Ignazio Cassis reaffirms Switzerland's support for the people of Yemen
Members of the international community, which is continuing to provide financial support for the humanitarian response to the crisis in Yemen, joined the pledging event co-hosted by the governments of Sweden and Switzerland and organised in conjunction with the United Nations Office for the Coordination of Humanitarian Affairs (OCHA).
With 4.5 million internally displaced persons, Yemen is in the throes of a large-scale migration problem. © SDC/Hayat Al Sharif
Since the armed conflict erupted in 2015, the situation in Yemen has become one of the world's worst humanitarian crises. Over 21 million people – two thirds of the Yemeni population – now rely on humanitarian assistance. With 4.5 million internally displaced persons, the country is also in the throes of a large-scale migration problem wreaking havoc on the health and food situation and on schooling.

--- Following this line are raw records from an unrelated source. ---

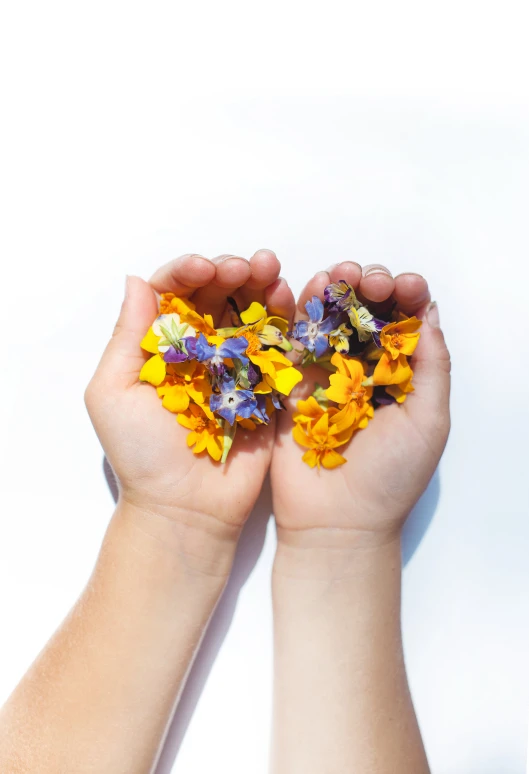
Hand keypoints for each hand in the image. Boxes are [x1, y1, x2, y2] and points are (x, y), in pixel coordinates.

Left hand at [85, 250, 294, 545]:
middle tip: (247, 266)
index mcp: (160, 345)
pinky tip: (289, 299)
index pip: (173, 293)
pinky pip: (278, 345)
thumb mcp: (114, 392)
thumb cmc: (142, 455)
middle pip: (216, 295)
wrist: (186, 507)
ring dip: (261, 286)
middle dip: (232, 272)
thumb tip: (136, 278)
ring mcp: (235, 366)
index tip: (204, 268)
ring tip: (272, 271)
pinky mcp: (266, 386)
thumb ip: (128, 336)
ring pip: (249, 312)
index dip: (188, 272)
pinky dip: (285, 319)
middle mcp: (199, 349)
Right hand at [271, 262, 450, 545]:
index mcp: (401, 375)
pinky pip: (296, 338)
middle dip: (371, 287)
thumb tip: (430, 314)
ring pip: (331, 317)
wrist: (337, 521)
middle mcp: (363, 368)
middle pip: (367, 312)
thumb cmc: (391, 478)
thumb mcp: (429, 421)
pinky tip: (313, 287)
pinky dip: (303, 309)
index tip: (407, 286)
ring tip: (342, 273)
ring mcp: (325, 373)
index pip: (406, 323)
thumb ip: (432, 367)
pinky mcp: (291, 382)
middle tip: (371, 281)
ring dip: (337, 289)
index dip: (407, 297)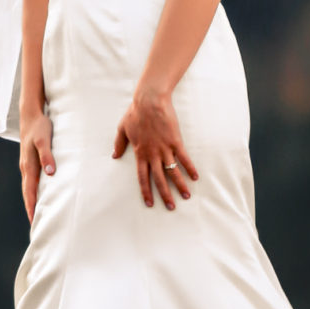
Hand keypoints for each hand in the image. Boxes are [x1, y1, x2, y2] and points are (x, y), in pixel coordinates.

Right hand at [19, 108, 55, 223]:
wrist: (31, 114)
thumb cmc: (40, 127)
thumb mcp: (44, 140)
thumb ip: (47, 156)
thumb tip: (50, 173)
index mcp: (28, 165)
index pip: (30, 192)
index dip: (32, 207)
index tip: (35, 222)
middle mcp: (26, 167)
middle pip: (28, 193)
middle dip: (31, 209)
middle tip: (35, 225)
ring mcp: (27, 164)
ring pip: (29, 188)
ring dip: (32, 201)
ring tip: (37, 214)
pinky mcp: (30, 160)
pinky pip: (32, 180)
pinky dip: (34, 191)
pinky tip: (40, 194)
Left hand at [112, 87, 197, 209]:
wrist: (149, 101)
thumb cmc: (135, 113)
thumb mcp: (122, 129)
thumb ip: (119, 144)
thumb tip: (114, 156)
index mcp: (140, 153)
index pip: (143, 177)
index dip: (146, 191)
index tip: (149, 203)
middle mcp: (152, 154)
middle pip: (159, 179)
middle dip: (165, 195)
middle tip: (171, 207)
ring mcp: (165, 149)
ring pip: (173, 172)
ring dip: (180, 185)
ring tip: (186, 196)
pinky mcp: (175, 141)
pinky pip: (184, 158)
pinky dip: (190, 168)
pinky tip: (195, 176)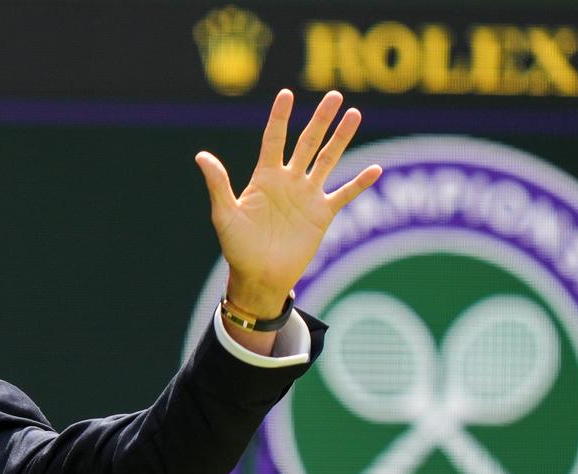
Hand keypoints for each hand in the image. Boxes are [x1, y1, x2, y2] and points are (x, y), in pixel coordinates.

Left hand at [196, 89, 381, 318]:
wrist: (259, 276)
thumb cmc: (237, 247)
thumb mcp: (224, 214)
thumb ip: (218, 184)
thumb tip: (201, 156)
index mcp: (264, 177)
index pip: (274, 139)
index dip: (280, 117)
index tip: (287, 94)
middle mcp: (288, 181)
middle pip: (307, 142)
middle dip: (320, 120)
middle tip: (334, 95)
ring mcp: (307, 196)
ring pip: (328, 160)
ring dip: (342, 139)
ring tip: (354, 114)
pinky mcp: (322, 214)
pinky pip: (344, 194)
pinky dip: (360, 183)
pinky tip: (376, 169)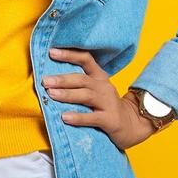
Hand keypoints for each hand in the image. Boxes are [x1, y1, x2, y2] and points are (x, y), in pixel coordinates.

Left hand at [43, 48, 157, 151]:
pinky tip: (65, 117)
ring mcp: (108, 103)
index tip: (51, 52)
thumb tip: (49, 78)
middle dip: (62, 80)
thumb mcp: (96, 90)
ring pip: (86, 96)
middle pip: (82, 79)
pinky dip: (78, 117)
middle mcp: (104, 87)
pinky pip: (92, 118)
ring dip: (67, 95)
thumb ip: (78, 83)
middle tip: (45, 81)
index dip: (69, 54)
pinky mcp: (110, 120)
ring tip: (51, 94)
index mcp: (99, 77)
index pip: (86, 59)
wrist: (132, 125)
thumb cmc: (106, 106)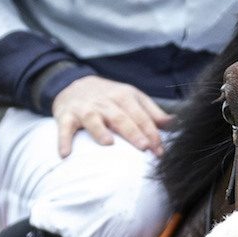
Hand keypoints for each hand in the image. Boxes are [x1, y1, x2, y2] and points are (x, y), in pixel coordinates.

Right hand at [50, 76, 172, 156]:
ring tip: (108, 144)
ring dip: (100, 130)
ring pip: (93, 119)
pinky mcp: (66, 116)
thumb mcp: (132, 98)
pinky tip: (65, 154)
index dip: (152, 133)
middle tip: (143, 147)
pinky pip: (64, 128)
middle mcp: (106, 102)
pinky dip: (63, 140)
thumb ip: (152, 112)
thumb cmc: (110, 97)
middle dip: (133, 132)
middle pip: (121, 118)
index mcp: (125, 97)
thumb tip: (174, 123)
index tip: (160, 151)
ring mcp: (85, 109)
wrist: (75, 83)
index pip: (141, 116)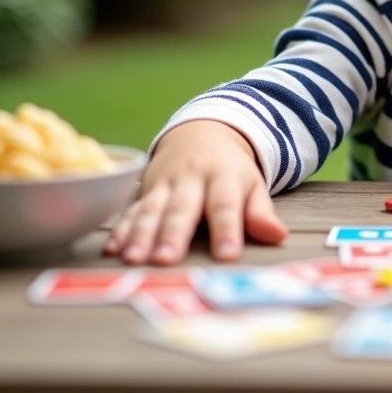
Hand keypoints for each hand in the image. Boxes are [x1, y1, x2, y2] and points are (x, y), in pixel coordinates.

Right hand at [103, 120, 287, 264]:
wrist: (201, 132)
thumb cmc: (231, 171)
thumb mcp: (252, 185)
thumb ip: (260, 212)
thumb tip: (278, 237)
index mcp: (224, 178)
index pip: (225, 205)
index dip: (226, 229)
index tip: (226, 255)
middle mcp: (191, 179)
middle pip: (182, 208)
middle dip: (173, 234)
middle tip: (167, 260)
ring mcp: (165, 184)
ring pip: (152, 210)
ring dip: (141, 234)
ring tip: (134, 258)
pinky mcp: (146, 191)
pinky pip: (131, 210)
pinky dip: (121, 229)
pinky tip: (113, 250)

Economic decline and weakened institutions have debilitated all public services and rendered many basic necessities scarce. Two and a half million children are out of school and over 17 million Yemenis are food insecure. Finally, Yemen is the world's third most climate change-vulnerable country and recent environmental disasters have made the situation of its population even more precarious.
"Yemen's people are expecting our firmest commitment"
Federal Councillor Ignazio Cassis, head of the Federal Department of Foreign Affairs (FDFA), reiterated Switzerland's support for the people of Yemen and called on the international community to continue funding humanitarian aid there. "It is more important than ever that countries step up to support the Yemeni people," he said, adding: "Humanitarian efforts must continue without interruption. If we don't make sure they do, we run the risk of wiping out all the progress made so far and seeing the country destabilised even more."
Switzerland's support represents a long-term commitment. This year, CHF 14.5 million will be donated to humanitarian aid in Yemen. Switzerland's contributions over the past 7 years amount to almost CHF 102 million in total. "Yemeni women, men and children are expecting nothing less than our firmest commitment. This is our collective responsibility," the FDFA's head reiterated at the Palais des Nations.
The aim of the pledging event is to ensure an international financial response commensurate with people's needs in Yemen, to strengthen the cohesion of humanitarian and political actors, to raise awareness of the deteriorating living conditions there, and to stress the importance of respect for international humanitarian law in this context.
Solidarités International builds community resilience to health risks
In Yemen, over 16 million people lack access to safe drinking water and good sanitation services, with the current water supply network reaching only about 30% of the population. This lack of access to drinking water has resulted in major epidemics such as cholera and acute diarrhoea.
Active in the governorates of Aden, Taiz and Al Hudaydah, the NGO Solidarités International (SI) is a partner of the SDC and is working to strengthen vulnerable communities' resilience to health risks. The goal of SI's project is to engender good hygiene practices thanks to the provision of drinking water, the sanitation of the environment and vector control. So as to run effective and sustainable projects that best meet the needs on the ground, the NGO involves the local authorities of the governorate in its work. As Al Mokha's water and sanitation company's district manager Abdullah Ali Eskander puts it: "In involving the governorate's local authorities on the ground in the design of facilities for the communities, sharing with us the details of the project, including the budgets for activities, the supervision of activities on the ground, SI's work is exemplary. We understand what is going on, how much it costs, and how to support the communities going forward. We are also building up our knowledge of the various aspects of supplying the public with water."
In 2022, Solidarités International helped 987 people to gain access to drinking water and numerous public schools to provide 720 Yemeni pupils with safe sanitation facilities. In addition, awareness-raising communications on disease prevention reached over 88,000 members of affected communities.
What is Switzerland doing in concrete terms to contain the crisis?
Like Yemen, other countries in the Middle East and North Africa (MENA) region are also in the grips of serious armed conflicts that are driving up poverty and social inequality, and eroding democracy and the rule of law in part or in full. This is why the entire region has been set as a priority in Switzerland's Foreign Policy Strategy 2020–23.
Switzerland has an excellent reputation in the MENA region. With its neutrality and expertise in good offices, it is currently playing a prominent mediation role in the international disputes and helping to keep the dialogue open between the parties involved in the conflicts. In Yemen, more specifically, Switzerland is supporting the UN-led peace process.
In Switzerland's MENA Strategy 2021–24, there are two priorities for work in Yemen. Switzerland will promote efforts to restore peace and security and to ensure respect for human rights, while also working to reinforce measures to protect the civilian population. Switzerland will pursue its humanitarian work in the areas of water, sanitation, hygiene and food security. Finally, it will pursue its efforts to encourage all parties to the conflict to respect international humanitarian law.